In a keynote speech at last week’s Advertising Association’s Lead 2016, ex-BP chief exec Lord Browne condemned CSR as the “plaything” of business, adding that it had become the “very dangerous crutch” of companies.

His words follow a year of scrutiny on the projected public image of businesses and their perceived failures, impacting industries from car manufacturing to web search to telecoms. Edelman’s Trust Barometer 2016 shows business enjoying a modest increase in public faith, but is there a genuine corporate desire to do ‘the right thing’?

However, there can be no quick solutions, asserts PR consultant David Banks, and that CSR should be a “constant dialogue a company should do with is public”. He adds: “when companies chuck money at a charity or at a problem, it can have as bad an effect as doing nothing”. So how does a company communicate its CSR model effectively and what goes into creating a sustainable and, ultimately, authentic campaign? We asked a number of comms experts:

Build CSR into the core business model

“Companies need to decide which of the two types of CSR they want to engage in and communicate about”, explains Peter Gilheany, PR director at social change agency Forster Communications. “The first kind is the type rightly being called out by Lord Browne, basically a simple reputational device to deflect attention away from the core practice of a business.

“The second type is the one that is an essential part of that core business practice and is used as a tool of direct influence on it.” Effective CSR, Gilheany argues, comes from taking a long-term view and building it into an organisation’s strategy.

Ben Romney, a partner at Buchanan and the man behind the sustainability report of Saudi based water plant developer ACWA Plant, agrees that good CSR looks beyond just a PR exercise: “ACWA Power’s focus on delivering returns to its shareholders is intertwined with its commitment to CSR. The company needs the local economy to grow in order to fuel long term growth for its own business.”

Create advocates that experience CSR benefits in social outreach

For Romney, CSR is about creating a mutually beneficial environment in which there are clear advantages for both the company and the local people. In the case of ACWA, for example, it has a commitment to creating local jobs with “as much as 95% of their 3000 staff employed locally”.

Effective advocacy has to be tied up with a well-executed comms campaign, explained Steve Carman, a director at Nobull’s CSR unit, Sustainabull: “From sports clubs to SMEs and large companies, many are spending £10,000s in this area and are not even sharing these feel good factor initiatives with their employees, let alone their customers or prospects.”

Effective CSR plays to a company’s strengths

Since 2013, multi-disciplinary business consultancy FTI Consulting has worked with local schools to help students understand the economy, as part of a programme called Boom, Bust & Crunch. FTI’s EMEA comms director, Michael Rosen, sees this work aligning with the company’s core remit in making complex issues clearer. This sort of social work creates authenticity, he explains: “BB&C directly aligns with our business objectives, and uses the core skills of our employees for the wider benefit of our local community and society.”

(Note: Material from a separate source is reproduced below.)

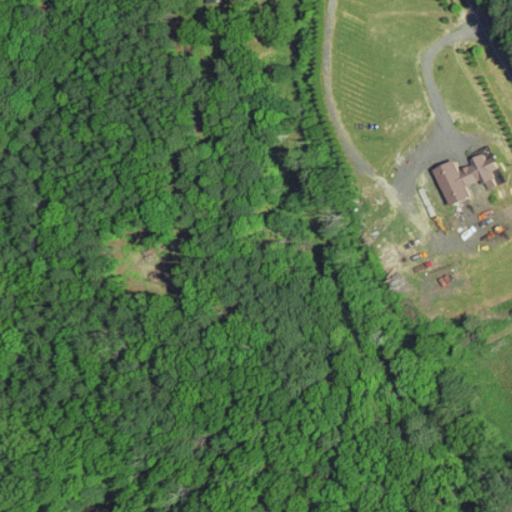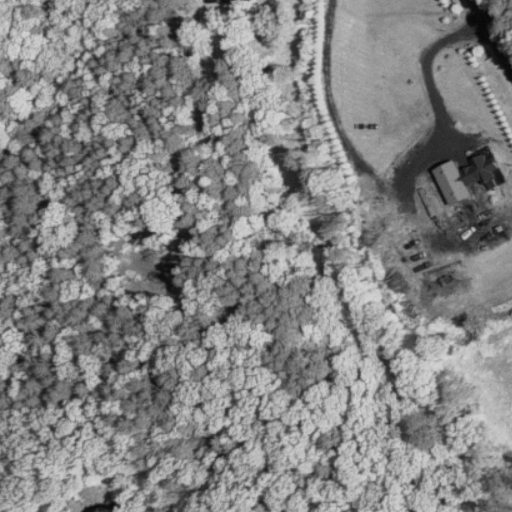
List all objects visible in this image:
road: (492, 34)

Understanding where a company’s strengths, and sometimes weaknesses, lie is the best way to communicate trust to the public. Gilheany reflects: “The best way to counter the sceptics is to admit you are not perfect and to show your workings.

“I think companies like Leon and Unilever are very good at this, at crediting external audiences with the intelligence to understand that nobody is perfect and to ask them to engage in the vision and commitment that underpins the attempt to be better.”